USD: Regime change underway
Today we have published a new report entitled: Dollar Regime Change: The Prequel looking at the divergence in US yields and the dollar. Our key points are:
- This year’s rise in Treasury yields looks to have been driven more by the term premium and embodying US fiscal risks, thus a weaker dollar is the cost of financing larger deficits
- The recent sharp adjustment in correlations happens rarely and on average has seen USD/JPY decline 6% over a subsequent three-month period
- We’re happy with our year-end forecasts for EUR/USD and USD/JPY at 1.30 and 100 respectively
- We think abrupt moves in 10-year Treasury yields (e.g. a two standard deviation move of 24bp in a week) are more important to emerging market portfolio flows than absolute yield levels per se.
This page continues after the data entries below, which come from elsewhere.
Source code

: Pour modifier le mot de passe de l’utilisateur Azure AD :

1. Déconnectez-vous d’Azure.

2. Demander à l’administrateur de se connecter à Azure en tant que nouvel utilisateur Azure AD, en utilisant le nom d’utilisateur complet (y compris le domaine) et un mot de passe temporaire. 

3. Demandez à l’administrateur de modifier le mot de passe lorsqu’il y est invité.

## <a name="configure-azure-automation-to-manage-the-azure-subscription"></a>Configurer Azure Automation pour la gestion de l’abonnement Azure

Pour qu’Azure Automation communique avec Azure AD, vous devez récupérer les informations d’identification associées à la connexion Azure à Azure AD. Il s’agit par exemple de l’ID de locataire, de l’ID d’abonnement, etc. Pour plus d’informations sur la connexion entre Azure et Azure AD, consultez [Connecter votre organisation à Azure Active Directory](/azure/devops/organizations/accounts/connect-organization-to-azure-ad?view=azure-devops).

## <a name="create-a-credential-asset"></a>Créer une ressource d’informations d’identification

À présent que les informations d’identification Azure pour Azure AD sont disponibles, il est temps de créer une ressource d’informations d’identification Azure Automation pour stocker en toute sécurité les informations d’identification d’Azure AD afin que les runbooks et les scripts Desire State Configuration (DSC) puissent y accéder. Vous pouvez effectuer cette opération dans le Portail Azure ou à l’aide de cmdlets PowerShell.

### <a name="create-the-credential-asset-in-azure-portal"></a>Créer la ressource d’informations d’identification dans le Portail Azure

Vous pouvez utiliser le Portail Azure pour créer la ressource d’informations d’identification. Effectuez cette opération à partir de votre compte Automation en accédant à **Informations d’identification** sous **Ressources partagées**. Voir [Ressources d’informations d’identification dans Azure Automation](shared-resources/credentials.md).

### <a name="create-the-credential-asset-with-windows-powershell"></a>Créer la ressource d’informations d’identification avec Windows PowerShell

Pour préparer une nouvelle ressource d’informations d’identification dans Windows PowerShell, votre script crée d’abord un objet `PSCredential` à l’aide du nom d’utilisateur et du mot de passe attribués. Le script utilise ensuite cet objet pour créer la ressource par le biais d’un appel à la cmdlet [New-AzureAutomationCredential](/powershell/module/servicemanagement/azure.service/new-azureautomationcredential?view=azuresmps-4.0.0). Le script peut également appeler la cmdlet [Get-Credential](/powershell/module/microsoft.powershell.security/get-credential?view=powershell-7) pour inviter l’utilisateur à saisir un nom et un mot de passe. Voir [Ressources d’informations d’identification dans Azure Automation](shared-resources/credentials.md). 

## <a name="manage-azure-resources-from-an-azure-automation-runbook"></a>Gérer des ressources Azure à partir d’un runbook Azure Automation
Debt-centric EM FX would be more vulnerable were this to occur, e.g. CEEMEA and Latam, rather than Asia. Those countries vulnerable to a sudden stop in portfolio flows remain Turkey, Argentina and Ukraine. In the near term, we cannot see much to turn this dollar bear trend around (FOMC minutes next Wed?). DXY to 87.25.
EUR: Carried along for the ride
The Euro looks to be well-placed to benefit from the loss of confidence in the dollar. Only the Euro and Japanese yen offer the liquidity to make them serious alternative investment destinations for both public and private investors. No doubt we have not heard the last of ECB criticism of US weak dollar rhetoric – an issue that may again re-appear at the G20 in mid-March. While US authorities may pay lip-service to a stronger dollar, we all know that America First equates to a weak dollar policy. In any case, the EUR trade-weighted index strength has not been too abrupt. We suspect EUR/USD near-term wants to test a big trendline at 1.2670.
GBP: Focusing on the positives
GBP/USD is enjoying the weak dollar environment and is taking a glass half-full attitude to Brexit (news today on the UK position on financial services). Cable should be supported at 1.40.